Humanities Horizons Lecture, The Age of the Technocene: Why we need the Arts and Humanities in the 4th Industrial Revolution
Posted on: 21 April 2021
This evening, Wednesday 21 April, the Long Room Hub’s annual Humanities Horizons Lecture will take place online.
The Age of the Technocene: Why we need the Arts and Humanities in the 4th Industrial Revolution will look at how digital communication technologies and data are increasingly present in every aspect of our lives and that if we are to navigate and negotiate our way through the twenty-first century’s industrial revolution, we will need the arts and humanities to guide the way.
When: 7-8.30pm, Wednesday 21 April 2021
Where: Online Book here
The lecture will be delivered by Professor Andrew Thompson CBE (Professor of Global and Imperial History, Nuffield College, Oxford and co-chair of the Global and Imperial History Centre at the University of Oxford).
With the increase in planet-warming greenhouse gases, rising sea levels, and a growing frequency of extreme weather events, the age of the anthropocene has become a familiar refrain. We live at a time when human activity is the dominant influence on our environment. If we accept even just a few of the claims made for the so-called 4th Industrial — or data science — revolution, the age of the technocene would seem to have equal justification.

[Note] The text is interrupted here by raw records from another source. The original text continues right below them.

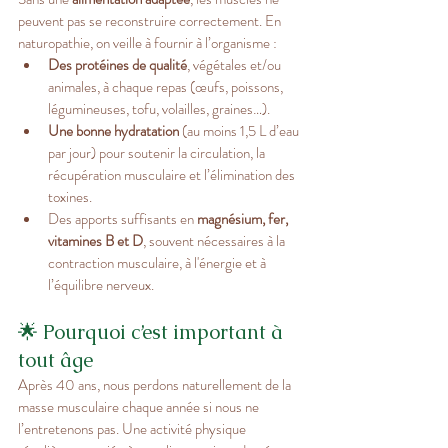
peuvent pas se reconstruire correctement. En 
naturopathie, on veille à fournir à l’organisme :
Des protéines de qualité
, végétales et/ou 
animales, à chaque repas (œufs, poissons, 
légumineuses, tofu, volailles, graines…).
Une bonne hydratation
 (au moins 1,5 L d’eau 
par jour) pour soutenir la circulation, la 
récupération musculaire et l’élimination des 
toxines.
Des apports suffisants en 
magnésium, fer, 
vitamines B et D
, souvent nécessaires à la 
contraction musculaire, à l'énergie et à 
l’équilibre nerveux.
🌟 Pourquoi c’est important à 
tout âge
Après 40 ans, nous perdons naturellement de la 
masse musculaire chaque année si nous ne 
l’entretenons pas. Une activité physique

Digital communication technologies and data are increasingly present in every aspect of our lives. Professor Andrew Thompson will argue that if we are to navigate and negotiate our way through the twenty-first century’s industrial revolution, we will need the arts and humanities to guide the way. The machines that propelled the Industrial Revolution of the Victorian era were those of muscle power. Today’s industrial revolution is propelled by cognitive power. We should be asking not what these new technologies will do to us, but what we will do with them. The 4th Industrial Revolution is not just a matter of technological challenge but of fundamental questions about how we build the kind of societies and communities in which people will want to live.
The Annual Humanities Horizons Lecture was established by the Trinity Long Room Hub Arts and Humanities Institute to provide a significant contribution to reflection on and advocacy for the Arts and Humanities.